Let’s apply this definition to Julie and his Mansion. He first took a unique building; an old mansion built in the 1890’s, and turned it into one heck of a restaurant. Next he added impeccable food and service. Then, for entertainment, he differentiated his place with carefully chosen “jazz music” when not many were playing jazz on the radio or television. Finally, he added himself as the additional, no charge, and secret surprise ingredient.
His antics and reputation for craziness were both intriguing and appealing to this discerning crowd of upscale jazz lovers who could buy the best wherever they wanted. But you could only see Julie--live and in living color—here, at Julie's Mansion.
Julie was the preemptive factor.
Who could follow an act like that? And if they did, they would instantly be labeled a second-rate copy cat, no matter how good they were. First in is always best. Julie was first to do this, and he dominated that “position” in his target group’s mind for years.
He had designed and pulled off the perfect U.S.P.
This allowed him to “brand” himself by virtue of his offerings, his unpredictable behavior and his resultant reputation on the street and in the local media. These are the kinds of things he was famous for in his own place. People would go to Julie’s place firstly for the renowned food and service (you still can’t really be in this business without this) and to see what Julie would be up to next. What craziness would emanate from his office during the evening?
This was one of the most enjoyable student projects of my university career. I learned tons from Julie. I learned that branding is really theatre. It’s the taking of every single aspect of your business—as seen and experienced by the public—and then ‘managing’ those aspects so the buyer/customer experiences them discreetly as your brand within that category of food service outlets. Julie’s Mansion was a distinct brand of restaurant that included much more than the food, service and ambiance. Included, at no extra charge, was the surprise element of unique experiential enjoyment.
What is your brand? I’ll tell you what it’s not. It is not your name, logo, décor, website, menu, music, smiling serving people, prices, easy parking, location, ad campaign, or the color of your delivery vehicles. Sure the elements of your brand might include these components. But your brand is something that is identified as a perceptual experience by your customers and consumers. It’s a way that a customer “sees” you in his or her mind.
In the case of Julie, he was the brand. He personified the uniqueness of this business. He made that restaurant. He gave it a human face, one of laughter and surprise. His business was his own personal circus, and he knew it. He planned his moves and added his own spontaneity to come up with a blend of zaniness that intrigued and entertained people. They experienced his restaurant with stick-in-the-mind-memories.

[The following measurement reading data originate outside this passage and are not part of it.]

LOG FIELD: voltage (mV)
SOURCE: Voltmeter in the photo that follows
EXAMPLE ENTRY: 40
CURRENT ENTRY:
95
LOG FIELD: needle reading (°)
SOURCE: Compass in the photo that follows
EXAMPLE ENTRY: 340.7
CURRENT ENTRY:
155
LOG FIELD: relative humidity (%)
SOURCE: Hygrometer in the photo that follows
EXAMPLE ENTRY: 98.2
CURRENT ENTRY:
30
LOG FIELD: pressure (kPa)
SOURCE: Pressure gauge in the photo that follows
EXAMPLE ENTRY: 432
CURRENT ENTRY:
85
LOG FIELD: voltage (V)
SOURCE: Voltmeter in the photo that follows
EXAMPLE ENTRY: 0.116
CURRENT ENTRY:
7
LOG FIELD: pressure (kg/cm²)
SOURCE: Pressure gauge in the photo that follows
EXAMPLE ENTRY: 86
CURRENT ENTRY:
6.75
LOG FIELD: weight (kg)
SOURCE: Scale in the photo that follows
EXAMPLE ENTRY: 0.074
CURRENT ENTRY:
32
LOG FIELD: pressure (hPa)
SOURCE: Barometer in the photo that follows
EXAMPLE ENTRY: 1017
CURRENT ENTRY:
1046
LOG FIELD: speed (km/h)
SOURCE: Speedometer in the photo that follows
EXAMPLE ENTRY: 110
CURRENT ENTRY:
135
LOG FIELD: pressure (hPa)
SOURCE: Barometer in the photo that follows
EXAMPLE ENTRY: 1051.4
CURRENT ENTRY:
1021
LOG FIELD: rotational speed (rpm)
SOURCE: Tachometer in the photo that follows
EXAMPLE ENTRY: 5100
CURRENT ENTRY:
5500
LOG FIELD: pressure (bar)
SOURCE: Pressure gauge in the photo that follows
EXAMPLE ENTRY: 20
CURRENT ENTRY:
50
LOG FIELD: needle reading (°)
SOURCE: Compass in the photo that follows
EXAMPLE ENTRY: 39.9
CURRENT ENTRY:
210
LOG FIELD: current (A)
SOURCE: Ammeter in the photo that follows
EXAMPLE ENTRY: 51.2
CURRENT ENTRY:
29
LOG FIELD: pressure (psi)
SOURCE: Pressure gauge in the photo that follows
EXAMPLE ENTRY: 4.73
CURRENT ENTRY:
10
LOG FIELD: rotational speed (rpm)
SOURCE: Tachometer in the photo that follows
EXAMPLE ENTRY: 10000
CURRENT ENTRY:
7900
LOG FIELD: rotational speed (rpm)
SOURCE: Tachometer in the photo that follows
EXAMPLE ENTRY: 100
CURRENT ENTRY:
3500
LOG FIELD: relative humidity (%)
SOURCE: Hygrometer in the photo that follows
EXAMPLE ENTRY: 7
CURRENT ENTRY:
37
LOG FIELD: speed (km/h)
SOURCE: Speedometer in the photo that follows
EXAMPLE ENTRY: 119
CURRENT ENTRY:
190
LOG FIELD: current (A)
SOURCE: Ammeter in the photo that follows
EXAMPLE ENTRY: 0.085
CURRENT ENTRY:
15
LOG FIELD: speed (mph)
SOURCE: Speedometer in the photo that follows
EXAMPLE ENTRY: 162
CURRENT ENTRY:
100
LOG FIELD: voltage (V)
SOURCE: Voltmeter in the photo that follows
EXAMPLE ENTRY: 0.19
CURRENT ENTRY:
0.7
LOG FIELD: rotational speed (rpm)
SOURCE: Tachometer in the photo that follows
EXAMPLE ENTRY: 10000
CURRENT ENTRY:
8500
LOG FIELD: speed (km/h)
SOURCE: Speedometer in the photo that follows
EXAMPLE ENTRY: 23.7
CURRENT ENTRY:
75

When someone was asked about Julie’s, they would respond: “isn’t that the big place on Jarvis street, with the wonderful food, owned by that whacko guy who does all the crazy stuff?” Notwithstanding the wonderful food and service, the question was never answered: “oh, yes, that’s the place on Jarvis street with the super food and service.”
You have the innate ability to be your own brand. For some, that will sound scary. But for others, those of us who have a bit of actor or actress in us, it will sound downright exciting and challenging. Break down your customers’ experiences into components that can be managed and offered better than is being done anywhere else in your local trading area... now. This is your basic recipe. Now add to that some uniqueness that customers/guests can't experience elsewhere. Mix in a bit of the unusual. Now turn up the heat, while adding a dash of surprise. Then cook on the front burner for a few minutes. Serve it up steaming hot.